Vorab: Eigentlich ist dies kein neues Buch; das Buch erschien bereits 1953 unter dem Originaltitel "Go Tell It on the Mountain" und 1966 auf Deutsch: "Gehe hin und verkünde es vom Berge". Nun also die Neuübersetzung: "Von dieser Welt".
Bevor man das Buch liest, lohnt sich evtl. die Lektüre des Wikipedia-Eintrags zu James Baldwin, der als einer der bedeutendsten afroamerikanischen Schriftsteller des 20. Jh. gilt.
Zunächst lernt man den 14jährigen John Grime kennen. Ein schwarzer, empfindsamer Junge aus Herlem. Er hat nicht nur zu seinem Stiefvater ein sehr gespanntes Verhältnis, er hadert auch mit seinen Lebensumständen. Sein Umfeld ist geprägt von Armut und religiösem Eifer. Und auch vom Hass auf die Weißen. Schließlich befinden wir uns im Amerika der 1930er Jahre. John möchte sein Schicksal gerne selbst in die Hand nehmen und nicht von seinem Vater oder der Kirche fremdbestimmt werden. Als wäre das nicht genug, ist John auch sexuell unschlüssig...
Das Buch erzählt im Wesentlichen nur von einem Tag. Dabei ist die Geschichte dreigeteilt: Zu Beginn führt es uns über John Grime ein in das Leben im schwarzen Ghetto von Harlem. Man erhält einen ersten Blick auf John und seine Familie. Der zweite, größere Teil erzählt von einem typischen Gottesdienst in dieser Gemeinde. Man schaut über die Gebete dreier Personen tief in deren Gedanken und erfährt viel über die Beziehungen der Personen in Johns Familie untereinander und auch über deren Vergangenheit. Der dritte, sehr kurze Teil ist praktisch der Heimweg der Protagonisten.
Eigentlich also eine recht harmlose Erzählung. Aber James Baldwin kann erzählen! Selten wurde ich so kunstvoll in die Vergangenheit versetzt. Teilweise merkte ich erst ein paar Sätze später, dass man sich in einer Rückblende befindet. Selten wurden mir so raffiniert die Beziehungen zwischen den Personen geschildert. Manchmal habe ich mir im eBook Notizen gemacht wie "Wer ist jetzt das?" oder "Das kann doch nicht die ... sein?" nur um wenig später Gewissheit zu erlangen. Das Ende des Buches finde ich auch gelungen, wenngleich es etwas (oder sogar ziemlich) offen bleibt.

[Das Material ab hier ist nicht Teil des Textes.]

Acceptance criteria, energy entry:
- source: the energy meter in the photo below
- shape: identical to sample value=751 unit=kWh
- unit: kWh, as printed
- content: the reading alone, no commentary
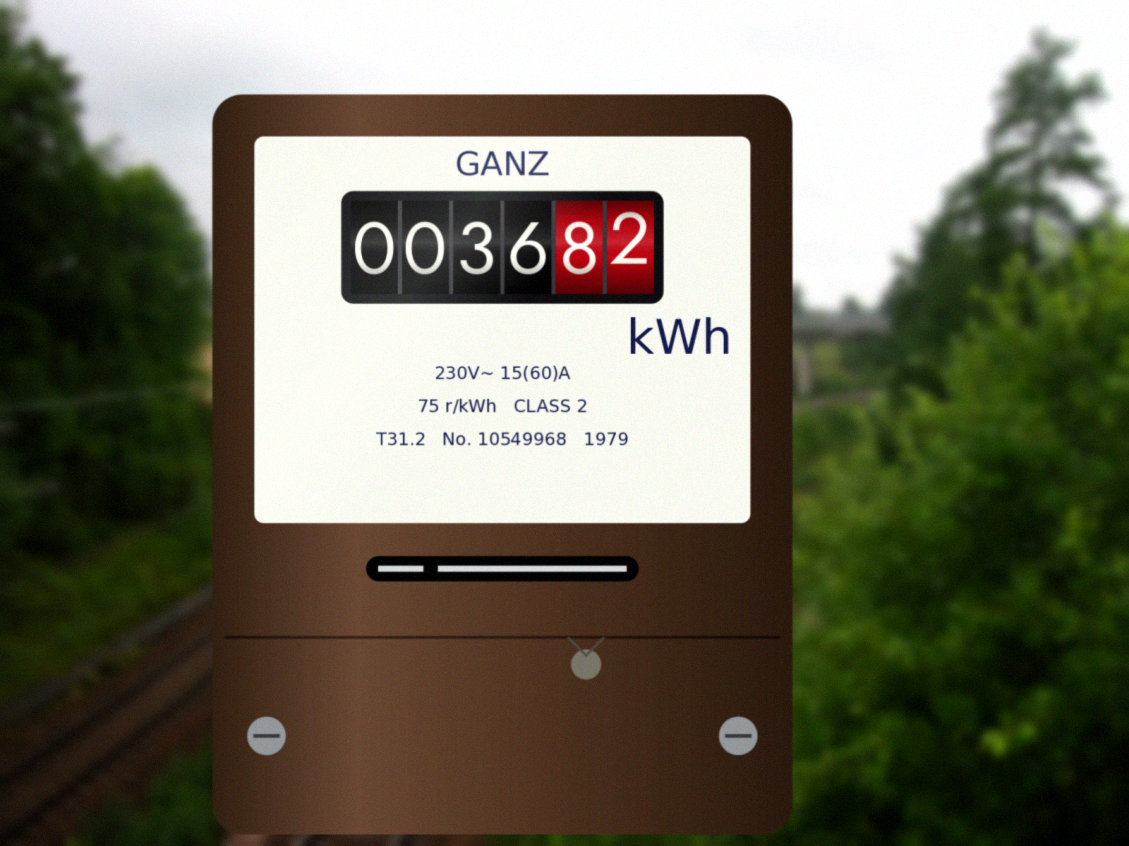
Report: value=36.82 unit=kWh
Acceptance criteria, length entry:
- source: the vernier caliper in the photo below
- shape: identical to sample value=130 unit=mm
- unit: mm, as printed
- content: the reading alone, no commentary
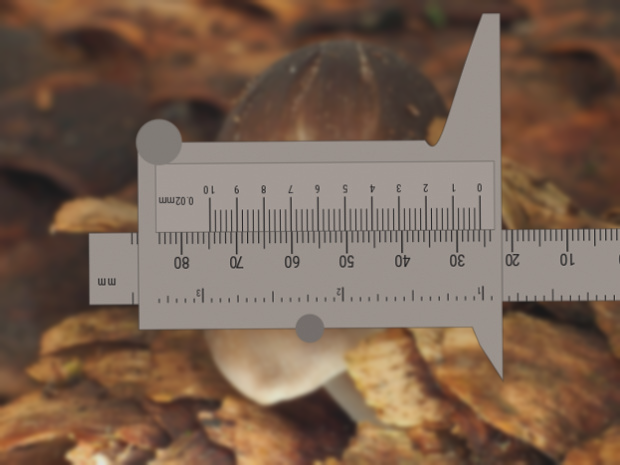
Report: value=25.8 unit=mm
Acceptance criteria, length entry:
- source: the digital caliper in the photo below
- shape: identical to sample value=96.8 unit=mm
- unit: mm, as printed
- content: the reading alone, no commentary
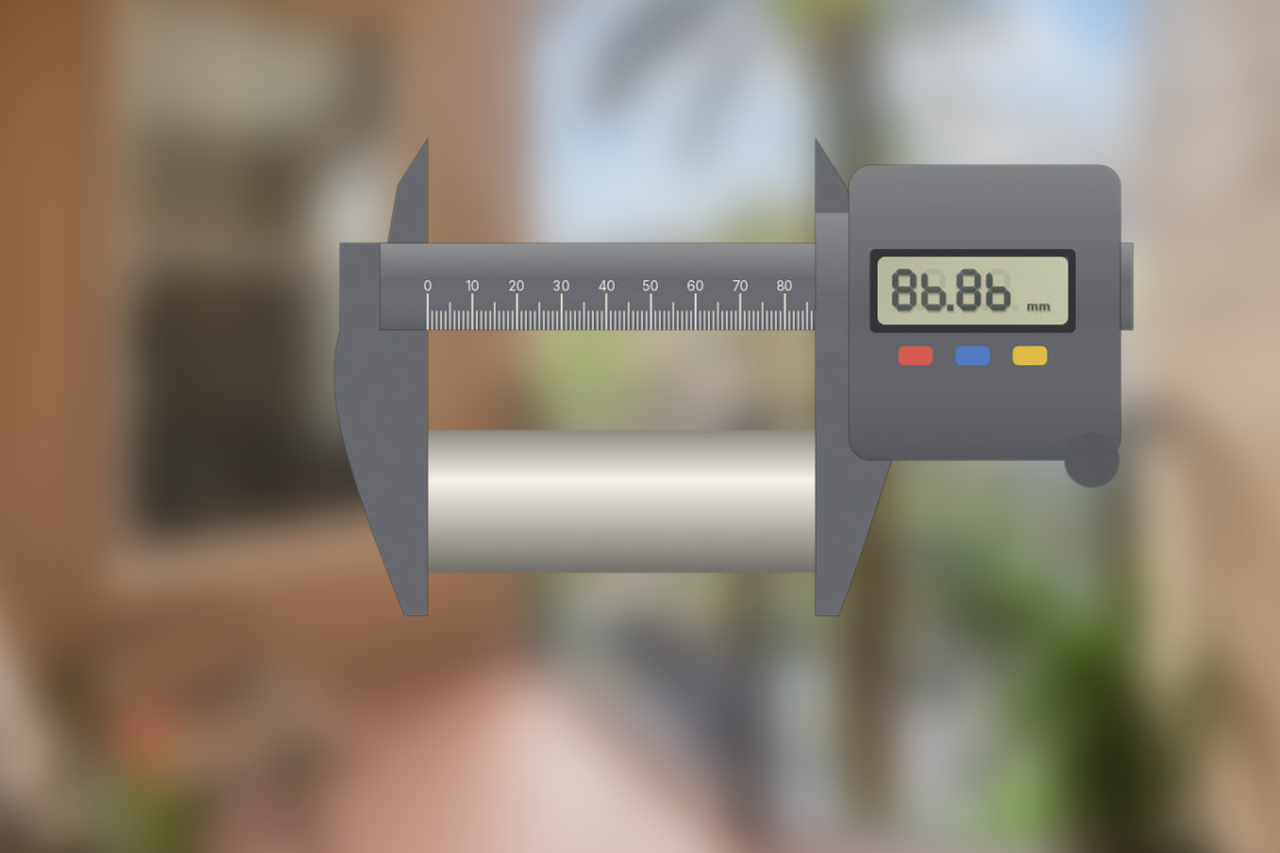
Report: value=86.86 unit=mm
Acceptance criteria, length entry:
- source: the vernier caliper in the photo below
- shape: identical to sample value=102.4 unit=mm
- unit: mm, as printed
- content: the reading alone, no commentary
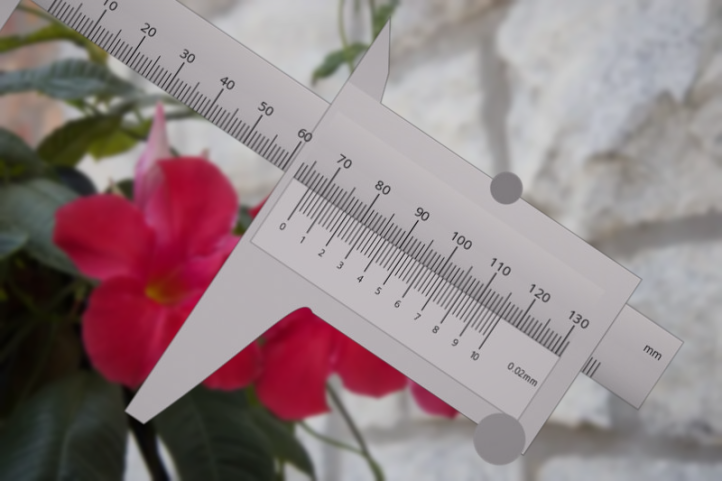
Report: value=67.0 unit=mm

Ein bisschen meckern möchte ich lediglich über eine doch arg ... bildhaft ... um nicht zu sagen ... biblisch/apokalyptisch ... geschilderte Szene. Das erinnerte mich sehr an die Offenbarung des Johannes aus der Bibel. Das war mir etwas zu viel des Guten. Na, man muss es gelesen haben.
Für mich ist das Buch ein Highlight. Und es zeigt mir wieder mal, dass Büchersendungen wie der "Literaturclub" oder "Das literarische Quartett" gut und wichtig sind. Denn sonst hätte ich nie zu dem Buch gegriffen.